=== Goal A ===
Answer these questions using the opinion:
(i) What date appears at the top of the opinion?
(ii) Which apartment did the right to a proprietary lease cover?
(iii) By what colloquial name is Article 5-703 of the General Obligations Law known?

=== Source text ===
※ ※ ※

Opinion
July 19, 1976
Stanley B. Dreyer for plaintiffs.
Martin, Wiltshire, Cambridge Kerr (Wilfred H. Kerr of counsel), for defendants.
This is an action for damages arising from the breach of an oral contract for the purchase of shares of stock in a co-operative housing corporation, Southridge Co-operative No. 3 Corporation, and the right which such stock gave to a proprietary lease for the occupancy of an apartment (2-L) in the premises owned by the corporation, 33-24 91st St., Jackons Heights.
The parties agreed to limit the trial to one factual issue — "Did the Southridge Cooperative Screening Committee approve or disapprove the defendants' application for the apartment?" In addition, it was agreed that there was only one legal issue — "Does the transaction come within the purview of Article 5-703 of the General Obligations Law, known colloquially as The Statute of Frauds?"

※ ※ ※

=== Records supplied ===

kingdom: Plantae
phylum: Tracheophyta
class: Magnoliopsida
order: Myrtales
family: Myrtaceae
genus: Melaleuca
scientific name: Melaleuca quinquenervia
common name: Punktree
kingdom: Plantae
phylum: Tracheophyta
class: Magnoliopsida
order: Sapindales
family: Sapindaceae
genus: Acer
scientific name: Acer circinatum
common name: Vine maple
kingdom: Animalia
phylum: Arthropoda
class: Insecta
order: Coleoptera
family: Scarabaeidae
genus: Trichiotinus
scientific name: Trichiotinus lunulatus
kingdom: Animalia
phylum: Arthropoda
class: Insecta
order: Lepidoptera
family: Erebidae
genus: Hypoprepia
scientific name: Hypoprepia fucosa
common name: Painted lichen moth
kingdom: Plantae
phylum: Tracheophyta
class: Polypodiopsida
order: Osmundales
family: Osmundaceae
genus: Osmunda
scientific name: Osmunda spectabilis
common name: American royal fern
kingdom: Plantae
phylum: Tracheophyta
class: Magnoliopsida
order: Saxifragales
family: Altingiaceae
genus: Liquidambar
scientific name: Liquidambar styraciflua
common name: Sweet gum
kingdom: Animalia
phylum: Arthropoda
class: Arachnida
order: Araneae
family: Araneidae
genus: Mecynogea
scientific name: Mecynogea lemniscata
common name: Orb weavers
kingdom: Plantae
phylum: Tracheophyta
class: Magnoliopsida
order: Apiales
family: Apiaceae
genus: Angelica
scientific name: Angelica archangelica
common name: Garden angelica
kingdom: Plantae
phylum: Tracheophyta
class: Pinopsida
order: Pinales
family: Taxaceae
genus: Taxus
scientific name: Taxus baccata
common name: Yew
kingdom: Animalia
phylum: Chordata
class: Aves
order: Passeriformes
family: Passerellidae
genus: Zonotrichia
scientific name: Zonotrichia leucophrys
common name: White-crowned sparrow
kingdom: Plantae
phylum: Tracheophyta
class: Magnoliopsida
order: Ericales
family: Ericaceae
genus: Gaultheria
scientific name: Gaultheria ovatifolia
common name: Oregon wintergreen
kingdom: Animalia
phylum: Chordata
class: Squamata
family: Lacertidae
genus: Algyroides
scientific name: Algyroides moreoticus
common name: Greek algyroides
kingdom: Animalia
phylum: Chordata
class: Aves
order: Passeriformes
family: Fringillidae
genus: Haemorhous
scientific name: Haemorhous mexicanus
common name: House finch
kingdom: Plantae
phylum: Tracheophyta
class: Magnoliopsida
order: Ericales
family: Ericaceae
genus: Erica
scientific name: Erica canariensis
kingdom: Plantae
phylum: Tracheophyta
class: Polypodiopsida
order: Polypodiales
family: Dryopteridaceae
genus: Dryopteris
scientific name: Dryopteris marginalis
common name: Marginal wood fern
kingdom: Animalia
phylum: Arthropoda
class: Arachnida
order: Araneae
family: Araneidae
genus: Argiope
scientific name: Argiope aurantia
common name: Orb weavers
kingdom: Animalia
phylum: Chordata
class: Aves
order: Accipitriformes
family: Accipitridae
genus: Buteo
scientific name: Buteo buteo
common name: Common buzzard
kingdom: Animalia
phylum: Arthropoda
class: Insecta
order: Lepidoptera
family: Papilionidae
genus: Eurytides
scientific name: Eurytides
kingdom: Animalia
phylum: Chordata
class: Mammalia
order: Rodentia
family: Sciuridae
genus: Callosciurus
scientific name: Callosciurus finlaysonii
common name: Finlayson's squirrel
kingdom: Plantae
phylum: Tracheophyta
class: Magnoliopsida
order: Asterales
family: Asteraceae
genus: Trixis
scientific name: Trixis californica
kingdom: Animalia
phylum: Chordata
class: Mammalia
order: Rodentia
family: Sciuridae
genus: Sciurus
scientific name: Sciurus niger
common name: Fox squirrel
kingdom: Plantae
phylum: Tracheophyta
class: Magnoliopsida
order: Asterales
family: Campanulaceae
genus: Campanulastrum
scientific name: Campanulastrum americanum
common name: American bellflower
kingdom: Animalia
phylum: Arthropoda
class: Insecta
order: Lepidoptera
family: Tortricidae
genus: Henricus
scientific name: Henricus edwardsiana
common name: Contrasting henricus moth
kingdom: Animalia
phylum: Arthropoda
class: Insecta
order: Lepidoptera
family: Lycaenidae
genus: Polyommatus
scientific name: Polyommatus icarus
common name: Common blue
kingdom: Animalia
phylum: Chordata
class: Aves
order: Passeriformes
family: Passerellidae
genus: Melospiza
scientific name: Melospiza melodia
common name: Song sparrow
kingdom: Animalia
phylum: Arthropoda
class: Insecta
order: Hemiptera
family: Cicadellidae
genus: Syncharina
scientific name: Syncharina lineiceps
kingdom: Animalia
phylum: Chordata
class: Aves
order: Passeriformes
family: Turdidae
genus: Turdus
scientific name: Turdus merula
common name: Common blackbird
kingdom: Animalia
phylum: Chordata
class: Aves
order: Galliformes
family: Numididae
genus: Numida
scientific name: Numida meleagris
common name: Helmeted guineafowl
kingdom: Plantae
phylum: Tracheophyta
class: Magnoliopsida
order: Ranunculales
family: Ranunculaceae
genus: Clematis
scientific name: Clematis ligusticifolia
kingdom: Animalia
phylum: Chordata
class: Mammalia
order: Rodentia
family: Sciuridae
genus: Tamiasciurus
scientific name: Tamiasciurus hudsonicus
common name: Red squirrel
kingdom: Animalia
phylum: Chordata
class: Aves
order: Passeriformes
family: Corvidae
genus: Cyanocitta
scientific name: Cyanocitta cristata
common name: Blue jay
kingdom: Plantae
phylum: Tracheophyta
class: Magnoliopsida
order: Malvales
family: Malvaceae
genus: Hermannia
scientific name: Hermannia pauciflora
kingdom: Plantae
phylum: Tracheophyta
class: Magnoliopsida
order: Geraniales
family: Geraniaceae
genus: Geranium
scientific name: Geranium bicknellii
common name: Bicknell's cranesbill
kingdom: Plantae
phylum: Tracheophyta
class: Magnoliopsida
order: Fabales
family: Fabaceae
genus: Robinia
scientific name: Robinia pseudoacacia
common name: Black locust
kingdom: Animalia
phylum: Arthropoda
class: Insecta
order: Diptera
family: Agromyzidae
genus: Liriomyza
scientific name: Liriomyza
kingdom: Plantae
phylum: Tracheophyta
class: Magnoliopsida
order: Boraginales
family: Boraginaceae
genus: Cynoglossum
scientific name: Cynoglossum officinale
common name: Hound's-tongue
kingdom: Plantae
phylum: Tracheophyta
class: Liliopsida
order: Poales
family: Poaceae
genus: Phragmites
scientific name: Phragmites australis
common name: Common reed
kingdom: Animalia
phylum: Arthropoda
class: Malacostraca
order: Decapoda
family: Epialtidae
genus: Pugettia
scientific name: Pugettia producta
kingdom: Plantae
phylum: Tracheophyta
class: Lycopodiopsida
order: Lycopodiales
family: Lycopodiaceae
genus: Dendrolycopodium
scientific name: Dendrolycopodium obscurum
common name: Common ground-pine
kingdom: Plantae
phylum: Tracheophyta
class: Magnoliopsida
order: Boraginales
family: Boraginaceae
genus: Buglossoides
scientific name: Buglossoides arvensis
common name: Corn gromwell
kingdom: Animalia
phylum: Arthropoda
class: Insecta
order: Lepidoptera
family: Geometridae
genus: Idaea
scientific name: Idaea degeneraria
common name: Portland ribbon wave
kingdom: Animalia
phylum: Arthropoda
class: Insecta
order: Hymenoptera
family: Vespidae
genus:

※ ※ ※

=== Goal B ===
Update the entries from the first line through the line containing "order: Coleoptera", replacing "common name" with "vernacular name" and leaving everything else unchanged. Give back only those lines.

=== Solution A ===
(i) July 19, 1976
(ii) Apartment 2-L
(iii) The Statute of Frauds

=== Solution B ===
kingdom: Plantae
phylum: Tracheophyta
class: Magnoliopsida
order: Myrtales
family: Myrtaceae
genus: Melaleuca
scientific name: Melaleuca quinquenervia
vernacular name: Punktree
kingdom: Plantae
phylum: Tracheophyta
class: Magnoliopsida
order: Sapindales
family: Sapindaceae
genus: Acer
scientific name: Acer circinatum
vernacular name: Vine maple
kingdom: Animalia
phylum: Arthropoda
class: Insecta
order: Coleoptera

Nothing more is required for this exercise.